Cosa fare:
1 > Rispondi alle tre domande seguenti basandoti sul testo sulla riforma fiscale riportato più avanti, indicando ogni risposta con la lettera corrispondente.
(a) Quale organo ha approvato il disegno di legge?
(b) In quale data è avvenuta l'approvazione?
(c) Quale articolo del disegno di legge viene indicato?
2 > Prosegui il testo sulla riforma fiscale scrivendo il seguito subito dopo la sua ultima frase.

Testo citato:
>>
La razionalizzazione dell’IVA e delle accise nel disegno di legge delega per la riforma fiscale

Art. 4 del disegno di legge del Consiglio dei ministri del 5 ottobre 2021

Come noto, lo scorso 5 ottobre 2021 il Consiglio dei Ministri ha approvato un disegno di legge recante i princìpi e i criteri direttivi generali per attuare una riforma del sistema fiscale che, come si legge nella sua reazione illustrativa, costituisce una delle

azioni chiave individuate nel PNRR per dare risposta alle debolezze strutturali del Paese

e una “parte integrante della ripresa che si intende innescare anche grazie alle risorse europee”.
<<
Materiale:
>>
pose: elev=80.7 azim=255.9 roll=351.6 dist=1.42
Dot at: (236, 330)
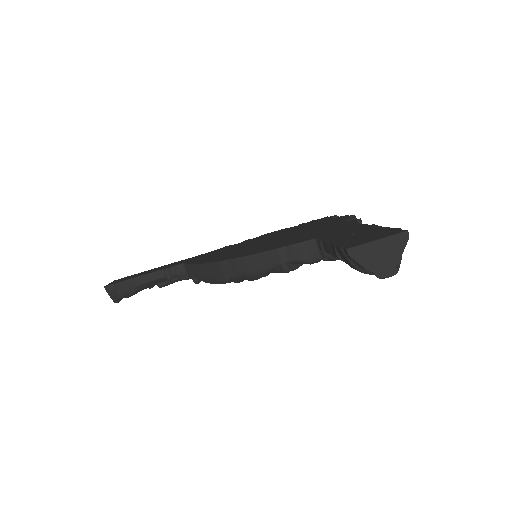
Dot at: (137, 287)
<<
Risposte:
1 >
(a) Il Consiglio dei Ministri.
(b) Il 5 ottobre 2021.
(c) L'art. 4.

2 >
Tra le varie proposte individuate nell’ambito del disegno di legge, all’art. 4 si prevede la razionalizzazione dell’imposta sul valore aggiunto e delle imposte indirette sulla produzione e sui consumi, secondo i seguenti principi e criteri direttivi:

  1. razionalizzare la struttura dell’imposta sul valore aggiunto con particolare riferimento al numero e ai livelli delle aliquote e alla distribuzione delle basi imponibili tra le diverse aliquote allo scopo di semplificare la gestione e l’applicazione dell’imposta, contrastare l’erosione e l’evasione, aumentare il grado di efficienza in coerenza con la disciplina europea armonizzata dell’imposta”;

  2. adeguare in coerenza con l’European Green Deal e la disciplina europea armonizzata dell’accisa, le strutture e le aliquote della tassazione indiretta, con l’obiettivo di contribuire alla riduzione progressiva delle emissioni di gas climalteranti e alla promozione dell’utilizzo di fonti energetiche rinnovabili ed ecocompatibili”.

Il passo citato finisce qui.